The letter was written in 1493 and speaks of the New World he found.
The United States has returned a stolen letter written by Christopher Columbus in 1493 about the discovery of the New World to the Vatican Library.
The original letter was stolen and replaced by a forgery. However, the authentic letter was found after U.S. investigators were tipped off by rare book experts, who determined that many letters written by the Italian explorer were swiped from libraries across Europe and replaced with phony copies without officials' knowledge.
It is not clear when the letters were stolen.
U.S. Ambassador Callista Gingrich presented the letter to the chief Vatican archivist, Archbishop Jean-Louis Brugues, and the prefect of the library, Bishop Cesare Pasini, at a Vatican library ceremony Thursday.
The monsignors thanked the investigators for their “keen eye and fine detective work" in locating the document.

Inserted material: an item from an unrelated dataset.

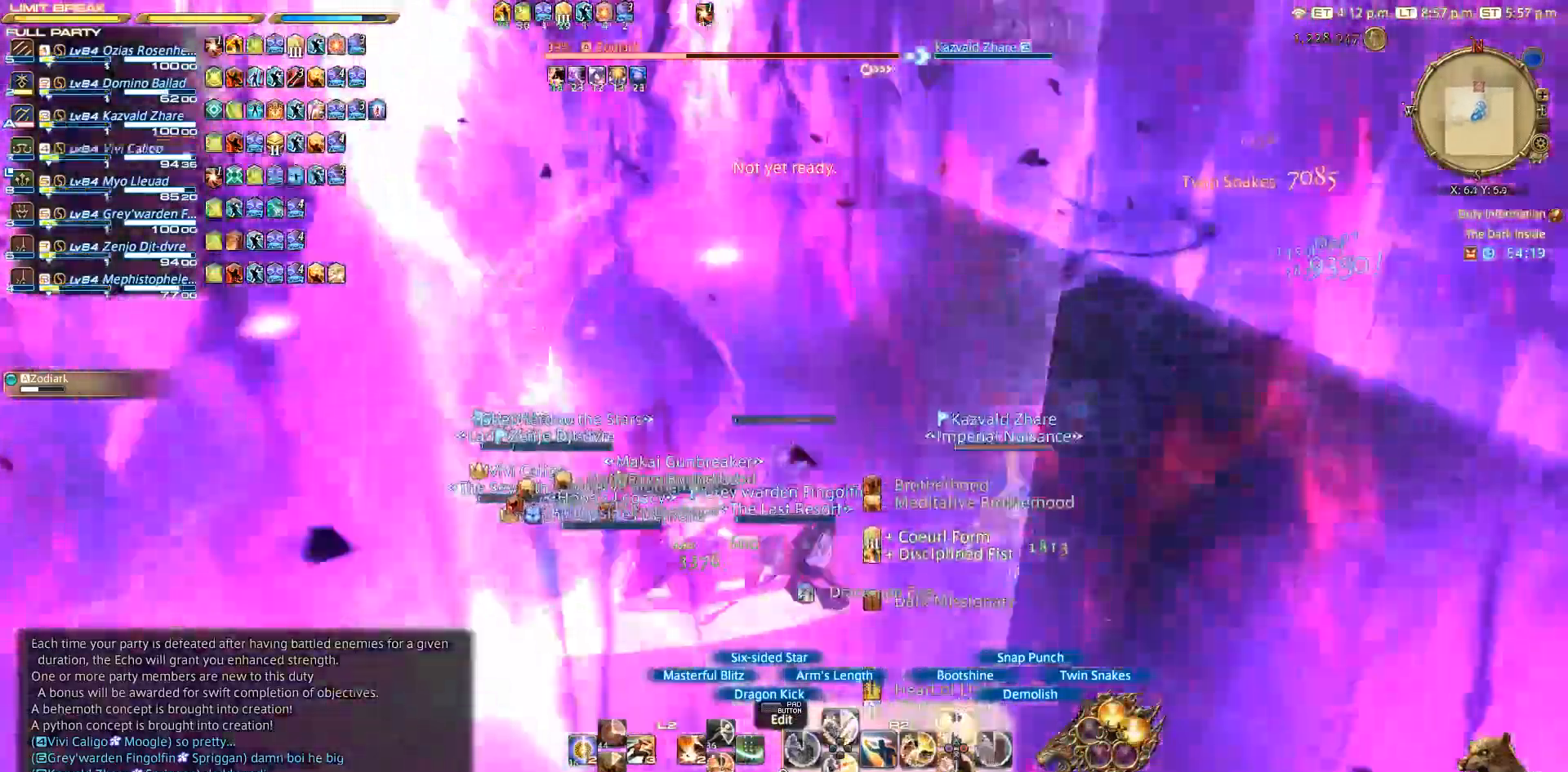
{"buttons": ["TRIANGLE", "R2"], "left_stick": "down-left", "right_stick": "center", "events": [[67, "TRIANGLE", "up"], [83, "left_stick", "down"], [150, "TRIANGLE", "down"], [367, "left_stick", "down-left"], [400, "R2", "down"]]}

The letter came from Mary Parsons, the widow of David Parsons, an Atlanta actuary who purchased the document from a rare book dealer in New York in 2004. He was unaware it had been stolen from the Vatican.
The eight-page letter, written in Latin, discusses what Columbus saw in the New World and his impression of the region.
He said the land was "full of the greatest variety of trees reaching to the stars."
Columbus had sent the letter to King Ferdinand and Queen Isabella of Spain to offer his first impressions of the riches that were to be found in what he believed to be the eastern edge of Asia after he set sail from Portugal in 1492.